Here’s Sabine Hossenfelder’s take on how chaos exemplifies the debate over the physical reality of the wave-function update process (aka “collapse”) in quantum mechanics. An epistemic vs. ontic problem [1].

• YouTube > Sabine Hossenfelder > “Chaos: The real problem with quantum mechanics” (May 28, 2022)

[Description]

You have probably heard people saying that the problem with quantum mechanics is that it’s non-local or that it’s impossible to understand or that it defies common sense. But the problem is much simpler, it’s that quantum mechanics [QM] is a linear theory and therefore doesn’t correctly reproduce chaos. Physicists have known this for a long time but it’s rarely discussed. In this video I explain what the problem is, what physicists have done to try and solve it, and why that solution doesn’t work.

[From transcript]

Saturn has 82 moons. This is one of them, its name is Hyperion. Hyperion has a diameter of about 200 kilometers and its motion is chaotic. It’s not the orbit that’s chaotic, it’s the orientation of the moon on that orbit. It takes Hyperion about 3 weeks to go around Saturn once, and about 5 days to rotate about its own axis. But the orientation of the axis tumbles around erratically every couple of months.

And that tumbling is chaotic in the technical sense. Even if you measure the position and orientation of Hyperion to utmost precision, you won’t be able to predict what the orientation will be a year later.

Because quantum mechanics predicts that Hyperion’s chaotic motion shouldn’t last longer than about 20 years [the “Ehrenfest time”]. But it has lasted much longer. So, quantum mechanics has been falsified. Wait what? Yes, and it isn’t even news.

That quantum mechanics doesn’t correctly reproduce the dynamics of classical, chaotic systems has been known since the 1950s. The particular example with the moon of Saturn comes from the 1990s.

It can’t possibly be that physicists have known of this problem for 60 years and just ignored it? Indeed, they haven’t exactly ignored it. The have come up with an explanation which goes like this.

[Explanation recap]

1. Entanglement of dust and photons with the moon modifies the moon’s wave function, resulting in (quantum) decoherence. The change of the wave function in time is calculated using the Schrödinger equation, which is linear; and chaos involves non-linear equations [2].

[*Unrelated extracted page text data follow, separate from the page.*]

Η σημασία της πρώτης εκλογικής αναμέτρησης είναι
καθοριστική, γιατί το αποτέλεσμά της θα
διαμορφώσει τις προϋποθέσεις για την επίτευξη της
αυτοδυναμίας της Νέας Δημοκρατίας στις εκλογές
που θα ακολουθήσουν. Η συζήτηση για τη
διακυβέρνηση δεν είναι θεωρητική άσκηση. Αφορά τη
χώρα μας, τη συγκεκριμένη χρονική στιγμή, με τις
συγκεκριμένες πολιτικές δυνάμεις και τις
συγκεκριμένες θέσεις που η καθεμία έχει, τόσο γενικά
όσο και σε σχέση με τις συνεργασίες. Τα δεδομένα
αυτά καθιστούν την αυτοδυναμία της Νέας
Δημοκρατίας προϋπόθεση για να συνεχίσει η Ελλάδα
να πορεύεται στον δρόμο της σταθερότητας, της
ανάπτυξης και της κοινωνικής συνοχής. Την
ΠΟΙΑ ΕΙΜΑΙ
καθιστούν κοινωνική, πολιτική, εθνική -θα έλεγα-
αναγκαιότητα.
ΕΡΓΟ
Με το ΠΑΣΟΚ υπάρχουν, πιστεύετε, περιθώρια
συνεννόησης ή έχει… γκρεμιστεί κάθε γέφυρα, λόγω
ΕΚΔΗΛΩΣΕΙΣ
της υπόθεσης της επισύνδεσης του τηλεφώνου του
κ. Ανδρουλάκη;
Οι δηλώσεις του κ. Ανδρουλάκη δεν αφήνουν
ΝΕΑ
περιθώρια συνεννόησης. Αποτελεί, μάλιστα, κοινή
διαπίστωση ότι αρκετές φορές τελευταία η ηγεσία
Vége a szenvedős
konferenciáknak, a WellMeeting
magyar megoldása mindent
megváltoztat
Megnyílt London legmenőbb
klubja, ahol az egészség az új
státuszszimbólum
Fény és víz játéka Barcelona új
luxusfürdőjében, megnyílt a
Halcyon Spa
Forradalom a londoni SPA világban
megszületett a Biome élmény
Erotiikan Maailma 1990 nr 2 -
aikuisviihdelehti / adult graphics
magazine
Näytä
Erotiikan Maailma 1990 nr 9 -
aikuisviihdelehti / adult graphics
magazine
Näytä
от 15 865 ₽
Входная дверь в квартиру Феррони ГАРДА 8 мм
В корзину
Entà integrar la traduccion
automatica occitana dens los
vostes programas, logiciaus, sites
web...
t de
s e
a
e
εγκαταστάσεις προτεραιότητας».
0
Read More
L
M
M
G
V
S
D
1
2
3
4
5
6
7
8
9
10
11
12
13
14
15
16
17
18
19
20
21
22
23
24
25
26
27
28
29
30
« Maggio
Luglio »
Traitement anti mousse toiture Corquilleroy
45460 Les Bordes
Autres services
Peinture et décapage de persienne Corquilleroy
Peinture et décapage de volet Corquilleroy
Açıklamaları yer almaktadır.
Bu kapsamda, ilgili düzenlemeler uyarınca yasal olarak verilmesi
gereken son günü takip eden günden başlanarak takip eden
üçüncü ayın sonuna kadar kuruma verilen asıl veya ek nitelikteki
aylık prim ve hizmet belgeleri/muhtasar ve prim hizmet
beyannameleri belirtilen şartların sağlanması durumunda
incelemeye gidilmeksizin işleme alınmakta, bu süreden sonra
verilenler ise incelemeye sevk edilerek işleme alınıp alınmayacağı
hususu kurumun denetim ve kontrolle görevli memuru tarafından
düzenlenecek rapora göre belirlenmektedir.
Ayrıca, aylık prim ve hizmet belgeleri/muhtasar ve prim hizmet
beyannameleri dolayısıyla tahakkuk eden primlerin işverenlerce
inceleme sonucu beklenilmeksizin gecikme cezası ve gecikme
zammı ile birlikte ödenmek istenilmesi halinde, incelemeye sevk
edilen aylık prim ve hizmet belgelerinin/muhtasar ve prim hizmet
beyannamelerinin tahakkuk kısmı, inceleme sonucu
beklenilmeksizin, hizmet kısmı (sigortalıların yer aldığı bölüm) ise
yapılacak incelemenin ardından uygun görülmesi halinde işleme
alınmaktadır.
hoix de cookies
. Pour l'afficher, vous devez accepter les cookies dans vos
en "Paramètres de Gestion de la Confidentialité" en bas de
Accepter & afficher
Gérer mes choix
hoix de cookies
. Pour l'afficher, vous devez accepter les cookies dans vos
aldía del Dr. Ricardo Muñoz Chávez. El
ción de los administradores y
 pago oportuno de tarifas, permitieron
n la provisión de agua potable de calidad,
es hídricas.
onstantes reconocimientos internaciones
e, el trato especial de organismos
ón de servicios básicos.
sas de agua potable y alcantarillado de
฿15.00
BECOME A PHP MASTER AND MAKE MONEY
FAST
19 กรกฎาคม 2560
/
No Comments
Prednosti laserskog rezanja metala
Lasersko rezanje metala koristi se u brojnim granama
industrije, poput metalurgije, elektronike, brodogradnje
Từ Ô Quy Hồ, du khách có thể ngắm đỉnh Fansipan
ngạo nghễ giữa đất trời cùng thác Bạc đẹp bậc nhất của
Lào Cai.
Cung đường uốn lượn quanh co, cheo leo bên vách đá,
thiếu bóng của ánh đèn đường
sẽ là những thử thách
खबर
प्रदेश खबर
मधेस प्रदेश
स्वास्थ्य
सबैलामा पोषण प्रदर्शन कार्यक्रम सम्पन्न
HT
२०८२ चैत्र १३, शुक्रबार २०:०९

2. Inability to know the what and the where for gazillions of dust grains and photons requires heuristics and statistical averaging – to agree with what classical Newtonian dynamics predicts.

Problems with this explanation:

A. “One is that it forces you to accept that in the absence of dust and light a moon will not follow Newton’s law of motion.”

B. “The more serious problem is that taking an average isn’t a physical process.”

An analogy to “a classical chaotic process like throwing a die” shows that probability models based on averages do not predict individual outcomes, which should agree with observations.

The wave-function is used to make probabilistic predictions. And the update of Hyperion’s wave function by all those dust grains and photons is indeed a non-linear process.

This neatly resolves the problem: Hyperion correctly tumbles around on its orbit chaotically. Hurray. But here’s the thing. This only works if the collapse of the wave-function is a physical process. … you have to actually change something about that blurry quantum state of the moon for it to agree with observations. But the vast majority of physicists today think the collapse of the wave-function isn’t a physical process. Because if it was, then it would have to happen instantaneously everywhere.

[The double-slit experiment for electrons is noted.]

But the example with the chaotic motion of Hyperion tells us that we need the measurement collapse to actually be a physical process. Without it, quantum mechanics just doesn’t correctly describe our observations. But then what is this process? No one knows.

Notes

[1] This video basically is a talking-head exposition. Key point visuals might strengthen Hossenfelder’s pitch.

• Such as:

• An example of chaos
• Proposition: QM can explain chaos
• Posit: Physical processes cannot be instantaneous.
• Chaos is non-linear
• The Schrödinger equation is linear
• Collapse of the wave function is non-linear
• Collapse of the wave function resolves agreement with observation
• And that requires a physical process
• But such a process must be instantaneous over spacetime!

• Here’s another view of Hossenfelder’s reasoning:

After presenting an example of chaos, her argument uses the logic of contradiction:

Premise #1: Suppose QM can mathematically model chaos – “reproduce the dynamics of classical, chaotic systems,” e.g., the chaotic motion of Saturn’s moon Hyperion.

Contradiction: The QM model fails beyond the Ehrenfest time (the Ehrenfest theorem “provides mathematical support to the correspondence principle.”)

Premise #2: The QM model can be fixed (in principle) by incorporating quantum corrections due to entanglement. That is, entangled interactions of the gazillions of dust grains and photons with Hyperion collapse the moon’s wave function into a state of decoherence [3]. That wave-function update is a non-linear process.

Contradiction: That works if the wave-function update is a physical process, but the consensus is that it’s not. And if it was a physical process, then it’s an instantaneous change extended over space. But that’s an action which propagates faster than the speed of light!

(Solving the Schrödinger equation in this case requires a heuristic model of all those dust grains and photons and averaging over them. But averaging is not a physical process either.)

[2] She notes:

The Schrödinger equation is linear, which just means that no products of the wave-function [such as ψ^2] appear in it. You see, there’s only one Psi on each side. Systems with linear equations like this don’t have chaos. To have chaos you need non-linear equations.